Serving the application

We use gunicorn to serve the application backend, as most django applications. On the frontend side, vite first build the final application. Caddy then serves the built website, and forward all the application to gunicorn.

:8080 {
 encode zstd gzip

 root * /data
 file_server

 reverse_proxy /api backend:8000
 reverse_proxy /api/* backend:8000
}

Container

Deployment is hard, especially when we want to ensure a consistent execution environment. Shipping applications in containers is one of the solutions. Building the frontend and backend is a trivial task. The Dockerfiles are straightforward and self-explanatory.

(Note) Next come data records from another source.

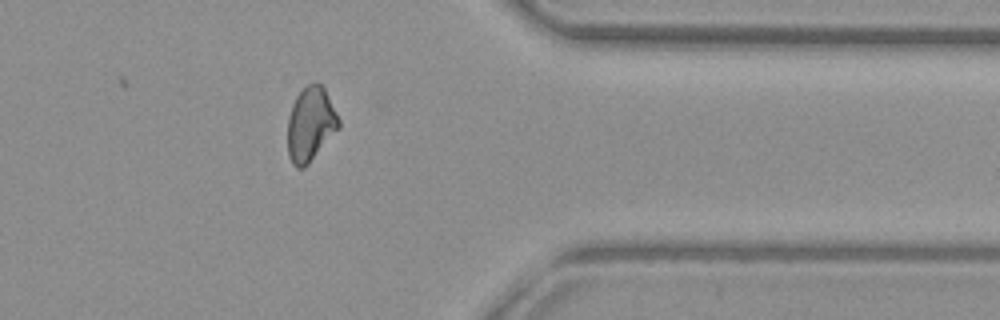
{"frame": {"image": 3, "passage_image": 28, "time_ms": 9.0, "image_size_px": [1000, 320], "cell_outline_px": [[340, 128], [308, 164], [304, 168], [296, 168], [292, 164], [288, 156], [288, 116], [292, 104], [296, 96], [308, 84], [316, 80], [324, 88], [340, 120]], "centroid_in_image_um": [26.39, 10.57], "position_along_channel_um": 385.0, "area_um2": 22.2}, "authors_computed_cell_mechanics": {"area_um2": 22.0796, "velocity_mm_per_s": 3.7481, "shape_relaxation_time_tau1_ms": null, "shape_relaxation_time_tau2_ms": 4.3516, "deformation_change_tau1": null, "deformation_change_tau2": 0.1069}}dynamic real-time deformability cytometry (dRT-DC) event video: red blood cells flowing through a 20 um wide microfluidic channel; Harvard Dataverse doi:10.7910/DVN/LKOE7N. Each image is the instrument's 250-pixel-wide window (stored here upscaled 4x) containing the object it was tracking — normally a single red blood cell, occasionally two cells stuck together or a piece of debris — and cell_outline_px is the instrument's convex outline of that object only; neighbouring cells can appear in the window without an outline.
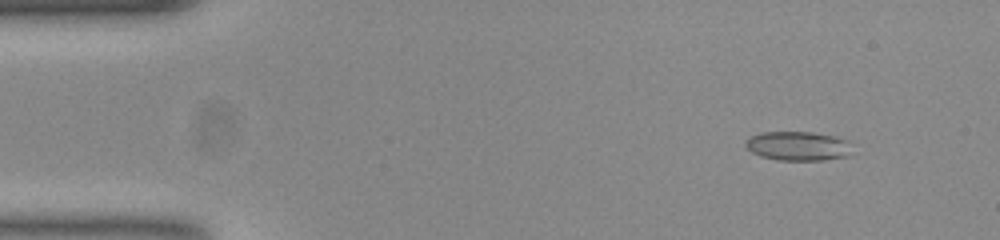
{"species": "common noctule bat (a hibernating species)", "species_latin": "Nyctalus noctula", "temperature_condition": "room temperature", "stored_images_in_passage": 54, "camera_frame_rate_fps": 3000, "um_per_image_px": 0.085, "animal": {"sex": "female", "body_mass_g": 23.0, "forearm_length_mm": 53.4}, "frame": {"image": 1, "passage_image": 6, "time_ms": 1.667, "image_size_px": [1000, 240], "cell_outline_px": [[852, 156], [824, 160], [776, 160], [760, 156], [752, 152], [744, 144], [752, 136], [760, 132], [812, 132], [836, 136], [848, 140]], "centroid_in_image_um": [67.88, 12.42], "position_along_channel_um": 17.1, "area_um2": 18.26}}
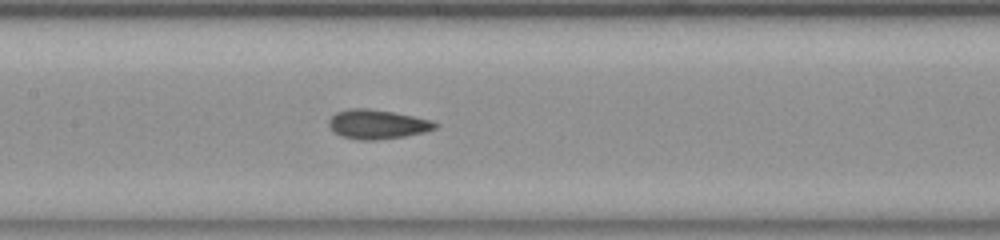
{"frame": {"image": 2, "passage_image": 26, "time_ms": 8.333, "image_size_px": [1000, 240], "cell_outline_px": [[440, 124], [436, 128], [424, 132], [404, 136], [376, 140], [360, 140], [340, 136], [328, 124], [328, 120], [336, 112], [348, 108], [368, 108], [392, 112], [432, 120]], "centroid_in_image_um": [32.07, 10.56], "position_along_channel_um": 175.3, "area_um2": 18.09}}
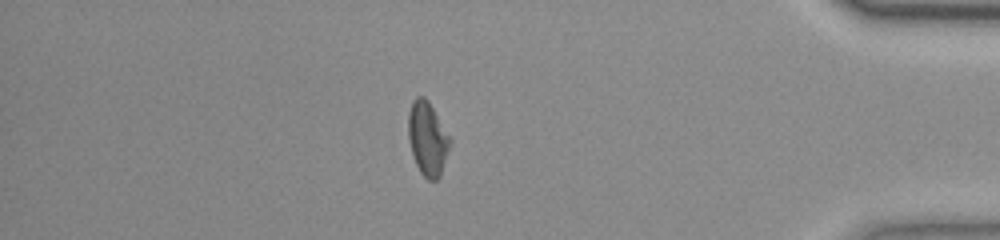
{"frame": {"image": 3, "passage_image": 47, "time_ms": 15.333, "image_size_px": [1000, 240], "cell_outline_px": [[452, 144], [440, 176], [436, 180], [428, 180], [420, 172], [412, 156], [408, 140], [408, 112], [416, 96], [424, 96], [428, 100], [452, 140]], "centroid_in_image_um": [36.35, 11.8], "position_along_channel_um": 398.9, "area_um2": 18.15}, "authors_computed_cell_mechanics": {"area_um2": 18.0336, "velocity_mm_per_s": 3.7738, "shape_relaxation_time_tau1_ms": 7.4305, "shape_relaxation_time_tau2_ms": 1.7545, "deformation_change_tau1": 0.1822, "deformation_change_tau2": 0.0826}}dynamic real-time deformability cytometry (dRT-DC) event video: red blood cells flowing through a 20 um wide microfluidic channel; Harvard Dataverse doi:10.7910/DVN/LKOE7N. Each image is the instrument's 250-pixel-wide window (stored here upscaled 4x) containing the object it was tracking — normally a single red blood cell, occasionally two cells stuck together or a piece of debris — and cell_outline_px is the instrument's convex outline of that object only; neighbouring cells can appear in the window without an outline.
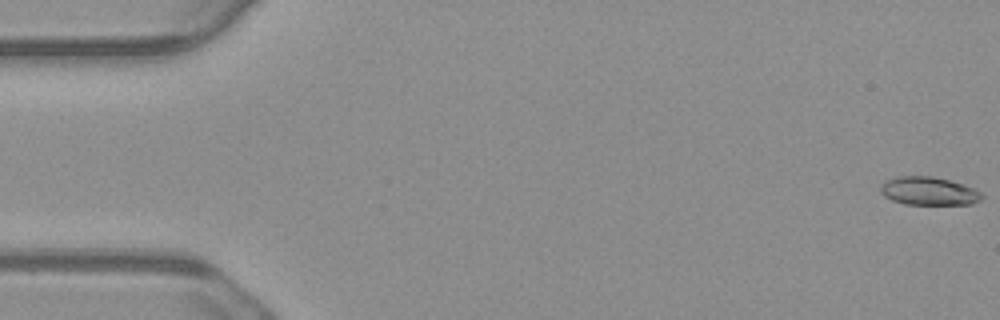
{"species": "common noctule bat (a hibernating species)", "species_latin": "Nyctalus noctula", "temperature_condition": "warm", "stored_images_in_passage": 55, "camera_frame_rate_fps": 3000, "um_per_image_px": 0.085, "animal": {"sex": "male", "body_mass_g": 23.1, "forearm_length_mm": 52.7}, "frame": {"image": 1, "passage_image": 1, "time_ms": 0.0, "image_size_px": [1000, 320], "cell_outline_px": [[984, 196], [980, 200], [972, 204], [904, 204], [892, 200], [884, 196], [880, 192], [880, 188], [884, 180], [900, 176], [932, 176], [964, 184], [980, 192]], "centroid_in_image_um": [78.92, 16.24], "position_along_channel_um": 6.1, "area_um2": 16.65}}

The DBMS, which is PostgreSQL, does not need much configuration. OpenSearch though, require some configurations. We created a script to generate certificates for the server configurations. Then we generate an internal-users.yaml file for the admin user. As the file contains passwords, we exclude the file from the code repository.

A sample docker compose file would look like follows:

services:
  database:
 image: "postgres:16"
 env_file:
   - .env.docker
 networks:
   - legisdata

  frontend:
 build:
   context: .
   dockerfile: podman/frontend/Dockerfile
   name: legisdata_frontend
   no_cache: true
   pull: true
 ports:
   - 0.0.0.0:8080:8080
 env_file:
   - .env.docker
 networks:
   - legisdata

  backend:
 build:
   context: .
   dockerfile: podman/backend/Dockerfile
   name: legisdata_backend
   no_cache: true
   pull: true
 volumes:
   - ./certificates/root/root-ca.pem:/app/root-ca.pem
   - ./certificates/admin/admin.pem:/app/admin.pem
   - ./certificates/admin/admin-key.pem:/app/admin-key.pem
   - ./certificates/node/node.pem:/app/node.pem
   - ./certificates/node/node-key.pem:/app/node-key.pem
 env_file:
   - .env.docker
 networks:
   - legisdata

  search-node:
 image: opensearchproject/opensearch:latest
 env_file:
   - .env.docker
 environment:
   - node.name=search-node
 ulimits:
   memlock:
     soft: -1 # Set memlock to unlimited (no soft or hard limit)
     hard: -1
   nofile:
     soft: 65536 # Maximum number of open files for the opensearch user - set to at least 65536
     hard: 65536
 volumes:
   - search-data:/usr/share/opensearch/data
   - ./podman/opensearch/usr/share/opensearch/config/opensearch-dev.yml:/usr/share/opensearch/config/opensearch.yml
   - ./podman/opensearch/usr/share/opensearch/config/opensearch-security/internal_users.yml:/usr/share/opensearch/config/opensearch-security/internal_users.yml
   - ./certificates/root/root-ca.pem:/usr/share/opensearch/config/root-ca.pem
   - ./certificates/admin/admin.pem:/usr/share/opensearch/config/admin.pem
   - ./certificates/admin/admin-key.pem:/usr/share/opensearch/config/admin-key.pem
   - ./certificates/node/node.pem:/usr/share/opensearch/config/node.pem
   - ./certificates/node/node-key.pem:/usr/share/opensearch/config/node-key.pem
 ports:
   - 9200:9200
   - 9600:9600
 networks:
   - legisdata

volumes:
  search-data:

networks:
  legisdata:
 name: legisdata

Closing thoughts

The website is a proof-of-concept, though it shows what is possible when data is available. With a more accessible interface, it could ease data navigation and discovery. As the data is also published as a set of API, it is also possible to integrate into other applications. This further extends the possibilities and helpfulness.